Prior to the Gaza war, Strook frequently criticized the Israeli government for allowing materials into the Gaza Strip which she stated were being used by Hamas to build weapons. During the Gaza war, she opposed potential agreements for a ceasefire, which proposed Israel halting hostilities in exchange for Hamas releasing Israeli hostages. She argued that previous hostage deals had contributed to the October 7 attacks by showing Hamas that taking hostages was worthwhile to them. In response to American efforts to negotiate a ceasefire, Strook said that the United States "doesn't deserve to be called a friend of the State of Israel". She warned that her party might withdraw from the governing coalition if Israel agreed to a ceasefire.

According to YNET, Strook and Bezalel Smotrich have been credited with greatly expanding the land and power of Jewish settlers in the West Bank under Prime Minister Benjamin Netanyahu. In July 2024, Strook praised the Israeli government for expanding settlements in the Hebron Hills, stating that it was a "miraculous" time period and that "We want to accomplish as much as possible". Her comments have been criticized as depicting the Gaza war as an opportunity to expand Jewish settlements.

In May 2026, Haaretz reported that the ICC had requested arrest warrants for Strook, Smotrich, Itamar Ben-Gvir, and others. The ICC denied the report.

== Views ==
Strook is a member of the far-right Religious Zionist party. She opposes recognition of non-Orthodox movements of Judaism. After the death of Ariel Sharon in 2014, she made a Facebook post thanking God that Sharon was not able to remove Israeli settlements in the West Bank as he had removed them from Gaza. She opposes the Oslo Accords and has stated that: "Oslo is the great disaster of the State of Israel, and we are working to fix it". She supports the re-occupation of Gaza, believing it to be given to Jews by God. In December 2022, Strook suggested that doctors could refuse to treat gay people if it conflicted with their religious beliefs, as long as there were other doctors available. She stated that Jewish doctors should not be required to break Jewish law in a Jewish state.

==Personal life==
Strook is a resident of the Avraham Avinu settlement in the city of Hebron in the occupied West Bank. She has eleven children and twelve grandchildren.

In 2007, Strook's son Zviki Strook was convicted of kidnapping and torturing a Palestinian boy, who was found naked, handcuffed, unconscious, and wounded with severe injuries. Zviki Strook was sentenced to 30 months in prison. After the conviction, Orit Strook defended her son, stating that, "Unlike the Court, who preferred to believe the Arab witnesses, we are sure of Zvi's innocence, and are hurting from the success of his haters and would assist him to deal with the difficult sentence imposed on him". In 2013 Strook sued the human rights group Machsom Watch for libel after the group released a song suggesting that she had encouraged her son to commit the crime. The organization stated that the song was satirical.
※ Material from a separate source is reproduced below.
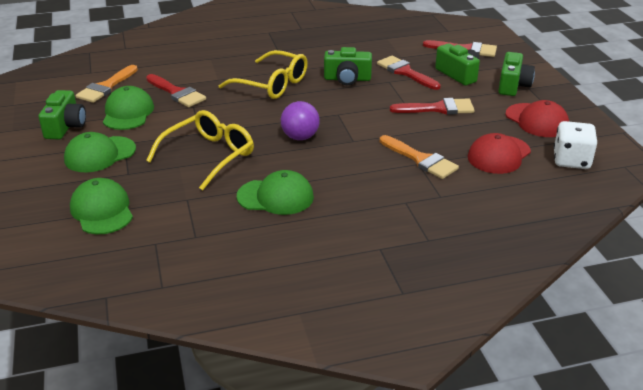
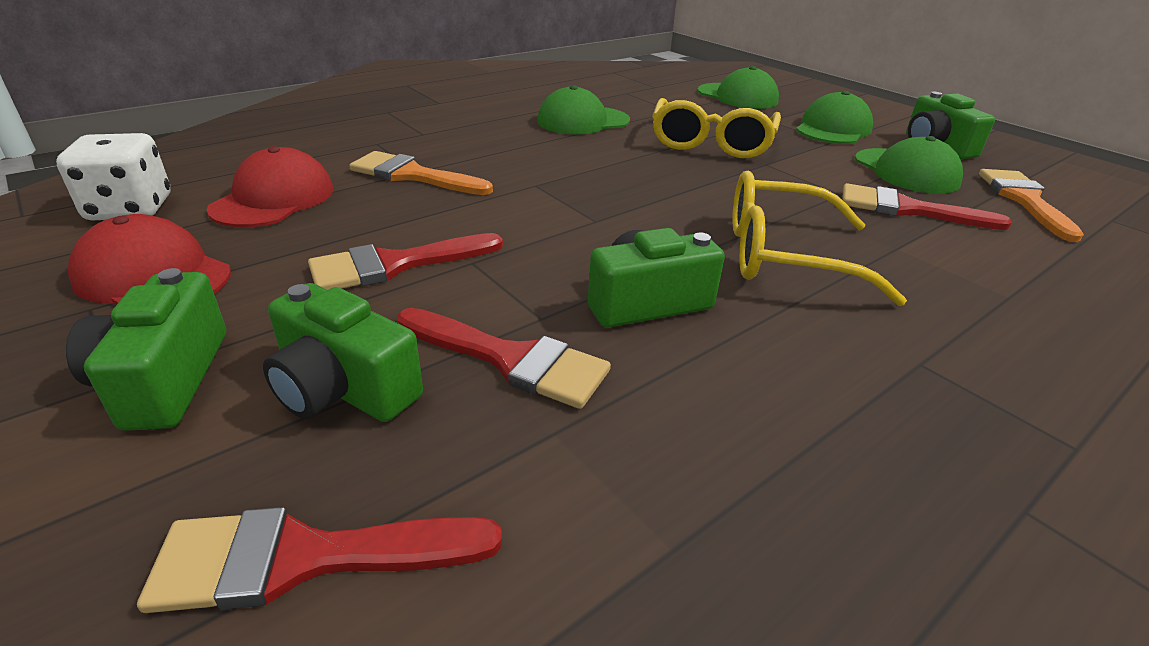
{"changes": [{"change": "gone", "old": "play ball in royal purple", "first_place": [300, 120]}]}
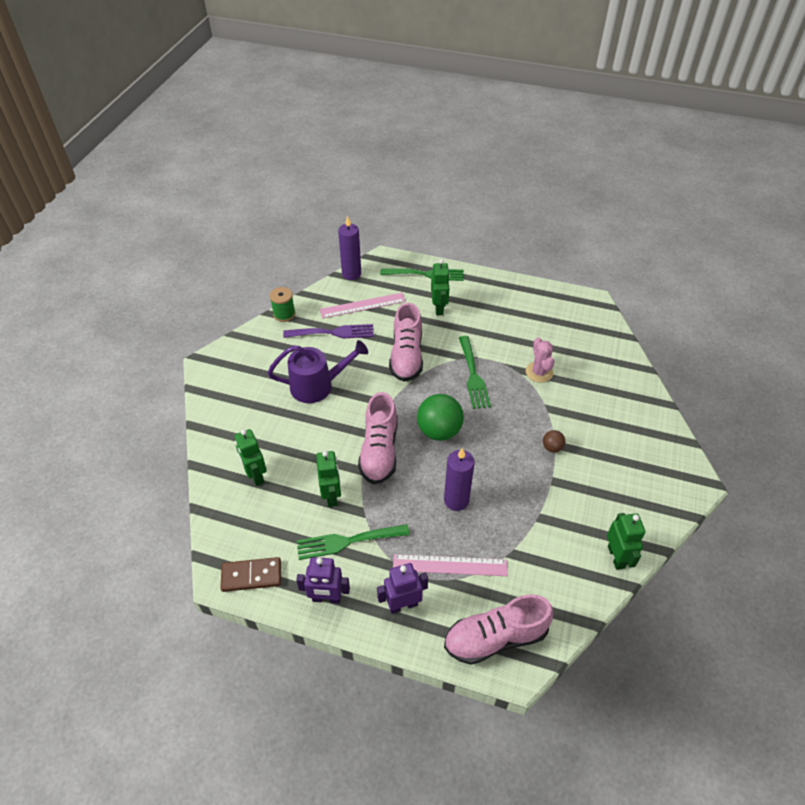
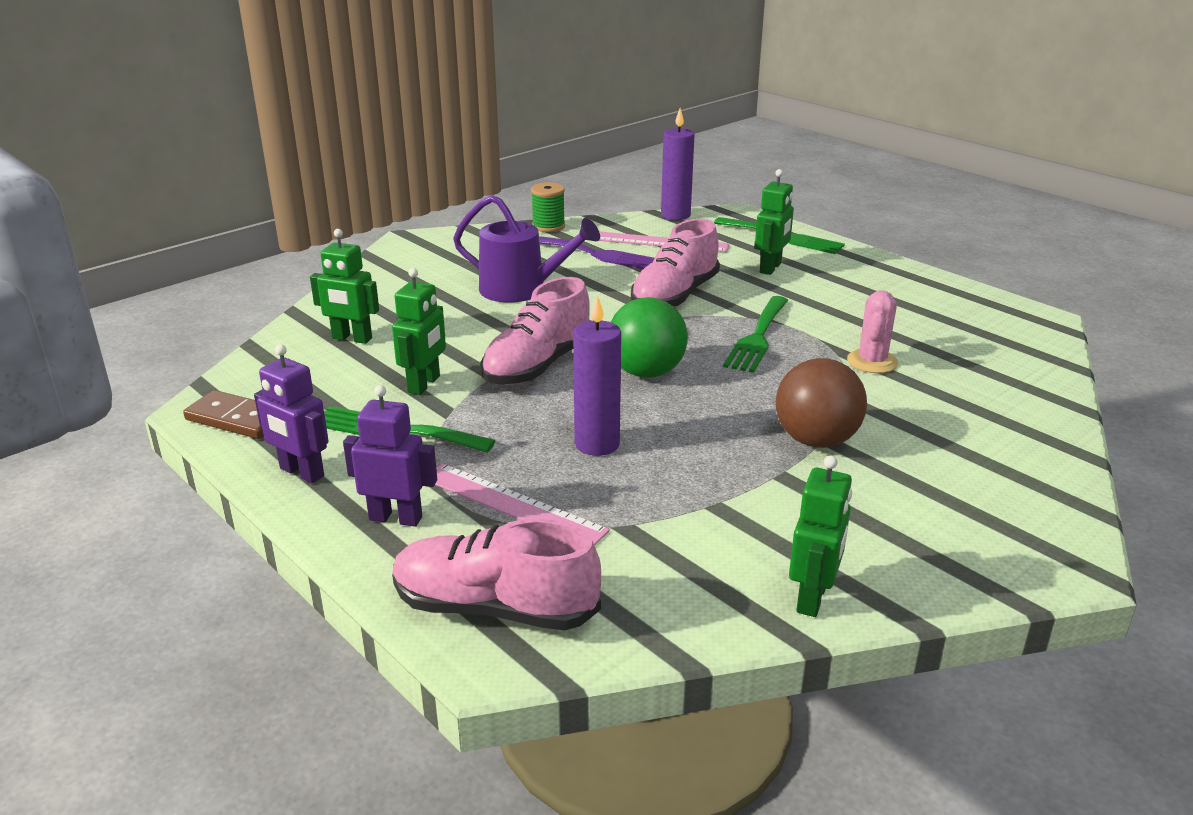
{"changes": [{"change": "rotated", "old": "robot in leaf-green", "first_place": [251, 457], "second_place": [344, 286], "degrees": -75}, {"change": "scaled", "old": "play ball in brown", "first_place": [554, 441], "second_place": [821, 403], "factor": 2.1}]}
In early 2025, one of Strook's daughters, Shoshana, filed a police complaint accusing her parents of sexual and ritual abuse. The investigation by Lahav 433 Anti-Corruption Unit was subject to a gag order. According to the police, they did not find any evidence for Shoshana's accusations. The women's rights group Bonot Alternativa criticized the police investigation as inadequate. Shoshana continued to make additional accusations in social media posts, including that she had been forced to undergo conversion therapy and that her life was in danger. On 15 March 2026, it was announced that Shoshana had died and that her body had been found in Amirim, Israel. The police reported no suspicion of foul play. The cause of Shoshana's death and the validity of her allegations have been widely debated and discussed within Israel. In an interview with Israel Hayom after Shoshana's death, Strook called her "kind-hearted" and "talented" and stated that she had suffered from serious mental illness for several years.